Here’s what makes this different from just spending time together. When you make something, you leave with physical proof that the moment happened.
A moodboard doesn’t have to be fancy. Cut up old magazines. Print out photos. Or open a shared Canva board online and do it over a call. The theme can be anything: “What does summer feel like to you?” or “What do you want your life to look like next year?”
The process of choosing images forces you to share things you wouldn’t normally say out loud. Psychologists call this mutual self-disclosure. And it’s one of the fastest ways to build real closeness between two people.
Hinge’s Social Energy Study covered 10,000 people across the U.S., U.K., Australia, France, and Germany. The consistent finding: memory-making creates deeper bonds than exchanging life updates ever will.
You can make this a recurring ritual too. Seasonal moodboards — one every few months — give you a standing reason to reconnect without needing a special occasion.
Action step: Open Canva for free. Invite one friend to a shared board. Pick a theme. Spend 30 minutes on it together over a call this week.
Point Six: Take a Walk with a Shared Scavenger List

A walk is free. It works anywhere. And science shows that walking side-by-side — rather than sitting face-to-face — makes people more relaxed and more honest in conversation.

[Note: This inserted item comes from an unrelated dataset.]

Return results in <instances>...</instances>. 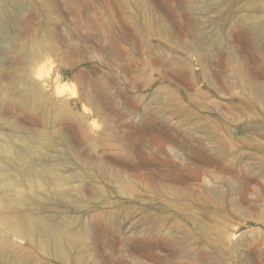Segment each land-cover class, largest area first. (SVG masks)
<instances>
[{"label": "rangeland", "instance_id": "1", "mask_svg": "<svg viewBox=\"0 0 264 264\" xmlns=\"http://www.w3.org/2000/svg\"><path fill=\"white\" fill-rule=\"evenodd\" d=\"M7 3L8 14L0 18L1 132L17 125L20 136L50 133L53 175L74 177L53 191H78L72 201L80 210L104 188L132 191L123 231L94 229L87 240L91 252L113 257L110 264H264V173L249 155L264 154V116L233 82L241 71L264 83V42L238 25L249 2ZM154 17L170 34L158 30ZM204 38L214 44H203ZM18 44L29 53L13 52ZM26 77L38 106L16 100ZM166 99L170 103L163 105ZM185 109L201 122L223 116L234 140L232 155L217 161L208 141L193 139L201 133L178 130ZM249 135L261 139L260 150ZM185 140L198 156L183 149ZM64 149L79 158L59 156ZM12 160L15 170L20 154ZM97 164L118 177L104 179L94 170ZM52 203L58 214L89 219L56 196ZM154 217L161 220L156 225ZM11 241L28 247L24 239Z\"/></svg>", "mask_w": 264, "mask_h": 264}, {"label": "bare ground", "instance_id": "2", "mask_svg": "<svg viewBox=\"0 0 264 264\" xmlns=\"http://www.w3.org/2000/svg\"><path fill=\"white\" fill-rule=\"evenodd\" d=\"M7 1L0 0V18L8 14ZM233 1L249 2L243 7V14L240 13L242 16L239 15L238 25L243 26L255 41L264 42V16L261 13L264 9V0ZM143 5L147 8L145 3ZM231 13L235 12L232 10ZM154 21L157 22L161 33L170 34L167 25L159 18L154 17ZM12 31L10 36L13 38L16 35ZM202 42L208 46L214 44L212 40L205 38ZM13 52L25 55L29 53V50L25 45L18 44L13 48ZM233 82L243 89L246 103L251 108L254 106V112L264 116V83L246 77L241 71L235 74ZM23 84L24 87L16 100L25 107L38 106L30 90V79L24 78ZM162 103L169 104L170 101L166 99ZM191 113H193L191 109H185V112L181 113L178 130L185 129L189 132L201 133V137L193 139L198 143L208 141L212 155L217 161L232 155L234 140L228 137L227 131L231 129L225 118L217 116L215 123L209 120L201 122L194 113L193 116ZM16 128L18 126L13 125L11 133L5 135L1 132L3 130H0V264H110L113 257L102 259L95 248L91 252V246L87 240L94 229L105 234L123 231V224L129 215L128 203L132 191H113L104 188L98 191L95 201L91 204L81 210L74 207L72 196H77L78 191H53L54 188L62 185H70L74 180L73 176L55 177L53 175L50 155L55 149L52 141L54 137L48 132L31 137L20 136L15 134ZM176 131L172 134L175 140L178 139ZM188 135L192 138L191 134L188 133ZM248 138L249 143L260 150L261 139L253 135H249ZM186 141L189 140L182 142L183 149L190 152L192 157L198 156L193 151V147L185 143ZM64 150L59 156L71 157L73 160L79 158L77 154ZM16 153L20 154L21 162L19 167L12 170V159ZM249 155L259 159L258 168L264 173V154ZM94 170L104 179L113 180L118 177L116 172L103 164H97ZM47 177H51L49 178L50 186L45 184ZM55 196L66 201L72 213L84 212L89 218L88 221L83 223L72 219L71 214L56 213L52 205ZM187 200L193 201L189 197ZM230 204L235 206L237 202L231 199ZM153 220L154 225L161 221L159 217H154ZM223 236V234L220 235V237ZM12 237L26 240L28 247L16 246L11 241ZM174 242L181 244L182 241L179 242L177 239ZM125 260H119L117 264H128Z\"/></svg>", "mask_w": 264, "mask_h": 264}]
</instances>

Here’s how to make it a memory. Before you go, both of you build a list of 10 things to spot: a yellow door, someone wearing red, a dog, a piece of street art, a cloud that looks like something. Make the list together. Then go find them.
78% of people find a one-on-one walk energizing — more than almost any other type of social activity. (Hinge Social Energy Study, 2025)

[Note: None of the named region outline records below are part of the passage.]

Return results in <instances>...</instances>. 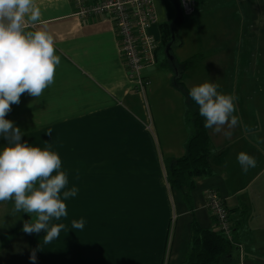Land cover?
I'll use <instances>...</instances> for the list:
<instances>
[{
	"label": "crops",
	"instance_id": "obj_1",
	"mask_svg": "<svg viewBox=\"0 0 264 264\" xmlns=\"http://www.w3.org/2000/svg\"><path fill=\"white\" fill-rule=\"evenodd\" d=\"M227 2L243 11L249 3L256 13L250 24L233 31L235 42L242 41L228 46L230 51L236 54L246 49L244 35L258 39L262 35L264 42V0ZM154 4L159 22L150 33L157 38L158 48L154 64L143 70L151 81L145 97L128 79L113 15L81 19L73 0H34L39 21L25 17L27 31L46 30L53 35L60 64L54 82L39 97L22 94L6 119L24 133L22 142L41 148L45 142L51 143L62 159V170L69 173L68 187L79 189L65 201L67 218L58 222L67 228L58 239L41 246L39 264H188L194 256V228L216 231L207 207L211 189L223 199L233 225V243L218 264H264V90H246L245 85L238 89L233 73L241 59L223 60V65L211 68L215 75L208 82L216 83L220 93L236 96L234 114L240 122L235 128L224 126L220 132L207 129L211 174L194 178V187L185 188V194L172 192L167 184L169 164L185 155L192 135L187 125L188 99L176 83L182 75L185 88H191L190 70L180 65L192 57L171 59L178 72L173 75L161 51L164 43L171 42L170 25L176 10L171 0H154ZM245 14L249 20V13ZM236 15L232 13V17ZM201 23H195L198 29ZM255 64L259 65L258 59ZM199 84L195 82V86ZM260 84L264 85V79ZM150 92L160 99L154 109L158 125L147 107ZM136 99L145 104L144 122L133 115ZM160 137L167 146L158 153ZM7 144L0 136V150ZM240 152L256 159V167L247 173L238 163ZM89 172L97 178L93 183H88ZM139 176L158 178L157 187L149 184L143 191L150 195L156 190L161 194L158 202L138 201ZM13 208L12 201L0 202V218L6 219L1 224L23 225L27 214L14 213ZM80 218L85 220L84 228L73 229L71 221Z\"/></svg>",
	"mask_w": 264,
	"mask_h": 264
},
{
	"label": "clouds",
	"instance_id": "obj_2",
	"mask_svg": "<svg viewBox=\"0 0 264 264\" xmlns=\"http://www.w3.org/2000/svg\"><path fill=\"white\" fill-rule=\"evenodd\" d=\"M26 16L31 22L39 21L34 0H0V136L8 141L0 150V202L12 201L14 213L23 212L31 218L24 222L22 231L29 235L43 232V243L50 244L67 228L58 222L67 218L65 201L75 197L79 189L68 187L69 173L62 170V159L51 143L45 142L41 148L22 142L24 133L6 119L22 94L39 97L54 82L60 64L53 35L46 30L27 31ZM189 96L198 106L206 129L220 132L224 126L231 129L239 125L234 114L236 96L220 93L216 83L193 86ZM237 160L245 173L256 167V159L246 152H240ZM84 226V218L71 221L73 229ZM42 250L41 246L32 250L31 264H36L37 252Z\"/></svg>",
	"mask_w": 264,
	"mask_h": 264
},
{
	"label": "rangeland",
	"instance_id": "obj_3",
	"mask_svg": "<svg viewBox=\"0 0 264 264\" xmlns=\"http://www.w3.org/2000/svg\"><path fill=\"white\" fill-rule=\"evenodd\" d=\"M244 6L245 10L243 11L241 9H235L227 0H199L196 14L192 17L185 18V22L177 27L175 37L173 39L172 36L170 42L171 44L174 42L173 45L170 47V43H164L162 46V60H166V64L172 68L173 75H178V72H175L176 66L173 60H171L172 58L175 60L177 59V61H184L192 57V64L188 68L191 78L193 77L190 81L191 87L195 86V82L197 81H200V84L208 82V78H210L212 74L215 75V71L211 68L216 67V65H223V60L232 61L234 59H241V65L238 67V71L235 72L236 74L233 73L234 78H237L238 81V89L243 90L242 87L245 85L246 90H264V85L260 84V81L264 79L262 77L264 74V62H262V60L264 61V42L261 41L262 35H260V39H258V36L246 37L244 35V40L246 39V49L242 48L240 53L236 52V54H233L228 48V46L234 47L237 42L242 41L239 40L235 42L237 34H234L233 31L243 29L246 25L250 24V19L253 14H256L250 9L249 3L244 4ZM246 11L250 15L249 20L246 19ZM233 12L237 14L235 17H232ZM258 14L261 19L262 15L260 13ZM235 19L237 20L236 24L234 22ZM199 21H202V23L199 24L198 29L195 23ZM240 37H243V35H240ZM255 59L259 61L258 66L255 64ZM156 68L164 69L160 66H156ZM247 70H249V73L246 74L243 72ZM187 84H189L188 81ZM186 90L189 91L188 89ZM136 100V109L133 115L141 122H144L147 120L145 104L139 99ZM146 100L148 101L147 107L150 117L153 120L155 119L158 125L159 116L155 113L154 109L157 108L156 106L160 99L153 98L150 92ZM166 146V141L161 138V147L158 143L156 147L158 153H160V148L165 152ZM87 178L88 183H93L97 179L94 172H89ZM149 184L157 187L159 185L158 178H153V180H151L149 177L145 178L139 176V191L137 195L139 202H144L146 200L158 202V197L161 194L156 190L150 195L143 192L150 188L148 186ZM140 219L141 218H139V221H141ZM0 221V232L2 231L3 234L0 238V264H27V235L12 232L23 226L22 223L13 224L8 221L5 224H1L6 221V219L2 218H0ZM143 223L144 222H138V224Z\"/></svg>",
	"mask_w": 264,
	"mask_h": 264
},
{
	"label": "built area",
	"instance_id": "obj_4",
	"mask_svg": "<svg viewBox=\"0 0 264 264\" xmlns=\"http://www.w3.org/2000/svg\"><path fill=\"white\" fill-rule=\"evenodd\" d=\"M81 19L111 14L120 40V54L127 76L138 94L145 97L151 81L143 70L154 64L157 38L150 29L159 22L154 0H73ZM185 17L195 15L199 0H180ZM207 207L216 222V231L233 243L230 211L219 193L207 192Z\"/></svg>",
	"mask_w": 264,
	"mask_h": 264
},
{
	"label": "trees",
	"instance_id": "obj_5",
	"mask_svg": "<svg viewBox=\"0 0 264 264\" xmlns=\"http://www.w3.org/2000/svg\"><path fill=\"white\" fill-rule=\"evenodd\" d=\"M191 60L189 59L180 65L182 69L187 70L192 64ZM177 69L179 70V68ZM176 85L188 97L187 125L192 130V135L186 145L185 155L169 164L167 184L172 192L179 191L181 194H185V188L194 187V178L209 175L212 172L211 152L208 149L210 138L207 129L204 127V118L199 114L198 106L192 101L189 91L186 90L184 83H182V75L178 78ZM30 219L28 215L25 217V221ZM22 228L23 226L12 232L27 235V264H31L30 254L33 249L45 245L43 243L45 233L29 235L24 233ZM194 232V256L188 264H218L220 257L226 254L229 242L217 231H205L196 226ZM36 264H39L38 252Z\"/></svg>",
	"mask_w": 264,
	"mask_h": 264
},
{
	"label": "water",
	"instance_id": "obj_6",
	"mask_svg": "<svg viewBox=\"0 0 264 264\" xmlns=\"http://www.w3.org/2000/svg\"><path fill=\"white\" fill-rule=\"evenodd\" d=\"M171 2L173 3V5L175 7V10H176V18L170 25L171 33H172V36H173V39H174L175 31H176L177 27L185 22V18L186 17H185V15L183 13V10H182L181 1L180 0H171ZM173 43L169 44L170 47L173 45Z\"/></svg>",
	"mask_w": 264,
	"mask_h": 264
}]
</instances>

The list does two things. First, it gives you a shared goal to work toward. Second, it keeps your attention on the world around you — which naturally removes awkward silences and the pressure to keep the conversation going.
This works in any city, any suburb, any neighborhood. It costs nothing. And it builds a real memory you’ll both reference later: “Remember when we finally found that ridiculous cloud?”

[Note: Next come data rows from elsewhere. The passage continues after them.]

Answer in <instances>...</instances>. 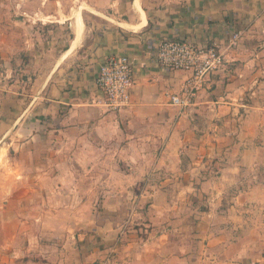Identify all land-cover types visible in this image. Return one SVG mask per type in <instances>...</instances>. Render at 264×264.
Returning <instances> with one entry per match:
<instances>
[{
  "label": "crops",
  "instance_id": "obj_1",
  "mask_svg": "<svg viewBox=\"0 0 264 264\" xmlns=\"http://www.w3.org/2000/svg\"><path fill=\"white\" fill-rule=\"evenodd\" d=\"M106 7L81 12L79 41L72 16L41 22L72 20L65 48L23 12L36 65L20 76L36 79L0 87L5 222L58 232L68 264H264V0ZM164 39L217 44L225 59L186 108L171 96L188 73L149 48ZM111 55L134 69L119 112L97 86Z\"/></svg>",
  "mask_w": 264,
  "mask_h": 264
},
{
  "label": "rangeland",
  "instance_id": "obj_2",
  "mask_svg": "<svg viewBox=\"0 0 264 264\" xmlns=\"http://www.w3.org/2000/svg\"><path fill=\"white\" fill-rule=\"evenodd\" d=\"M112 1L0 0V87L7 85L9 82L18 83V80L21 82L24 80L27 83L26 87L29 89L28 86H32L36 79L33 73L30 75L31 79L30 76H20L21 67H27V65L35 67L36 65L31 60L33 58L30 52L22 49L25 46L26 36L34 37L33 34L30 35L29 32L25 31L23 12L26 11L32 16L31 22L36 20L34 26L41 33L44 41L54 37V41L60 42L59 47L65 48L71 40L70 22L72 23V20L65 21L66 23L63 25L54 26L42 25V23H49L50 21L57 23L58 20H65L67 17L72 16L74 30L77 29L75 25L76 18L80 20L82 29H84L81 12L83 16H86L94 8H103L104 5L107 6L105 10L112 12L117 9V7L114 9L108 7V4ZM133 1L127 0L129 5H132ZM36 12L38 17L35 16ZM20 23H22V26L19 25ZM30 30L32 31L33 28ZM45 48L46 45H44V54L41 56L42 60L48 52ZM3 196V194H0V264H68L70 249L67 245V239H63L58 232L54 231L44 236L43 229L33 224L20 226L17 229L16 225H10L8 221L5 222Z\"/></svg>",
  "mask_w": 264,
  "mask_h": 264
},
{
  "label": "built area",
  "instance_id": "obj_3",
  "mask_svg": "<svg viewBox=\"0 0 264 264\" xmlns=\"http://www.w3.org/2000/svg\"><path fill=\"white\" fill-rule=\"evenodd\" d=\"M149 48L165 70L188 73L180 92L171 96V104L179 108L189 106L196 93L206 86L209 76L225 63L217 44L200 46L189 40L164 39ZM97 86L105 94V106L109 111L119 112L129 107L134 87V69L130 57H107L100 67Z\"/></svg>",
  "mask_w": 264,
  "mask_h": 264
},
{
  "label": "bare ground",
  "instance_id": "obj_4",
  "mask_svg": "<svg viewBox=\"0 0 264 264\" xmlns=\"http://www.w3.org/2000/svg\"><path fill=\"white\" fill-rule=\"evenodd\" d=\"M75 25H76L77 30L79 32V38H78V41H79L80 35H81V31H82V25H81L80 20L78 18H76V20H75Z\"/></svg>",
  "mask_w": 264,
  "mask_h": 264
}]
</instances>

Action step: Write your scavenger list today. Text it to one friend and pick a day this week to walk together.
Point Seven: Draw Your Bond and Explain It

This is the most personal idea on this list. Save it for someone you already trust. But don’t skip it — because it’s also the most powerful one here.
Each person draws a picture that represents your friendship. It can be stick figures, abstract shapes, or random symbols. The quality of the drawing does not matter at all. Then you both share what everything in the picture means.
The conversation that follows is the real activity. You’ll hear how the other person actually sees your bond. Most friendships never go that deep.
People who are both socially isolated and lonely show the greatest decline in memory over time — and it gets worse over six years. (University of Waterloo research via ScienceDaily) That’s the real cost of not investing in connection.
Moe Ari Brown says it best: “When we create memories, we are no longer just narrating our worlds while orbiting others — we are inviting those worlds to merge in meaningful ways.” A drawing does exactly that.
No artistic skill needed. The point is never the art. It’s what happens when you explain it.
Action step: Try this the next time you’re with a close friend. All you need is paper and a pen.
Final Words,

These 7 ideas share one thing in common. They trade performance for presence. You don’t need a big budget or a packed calendar to feel genuinely close to someone.
Pick one idea from this list and try it this week. A walk, a card game, a childhood snack. Small memories add up to real closeness — and now there’s research to prove it.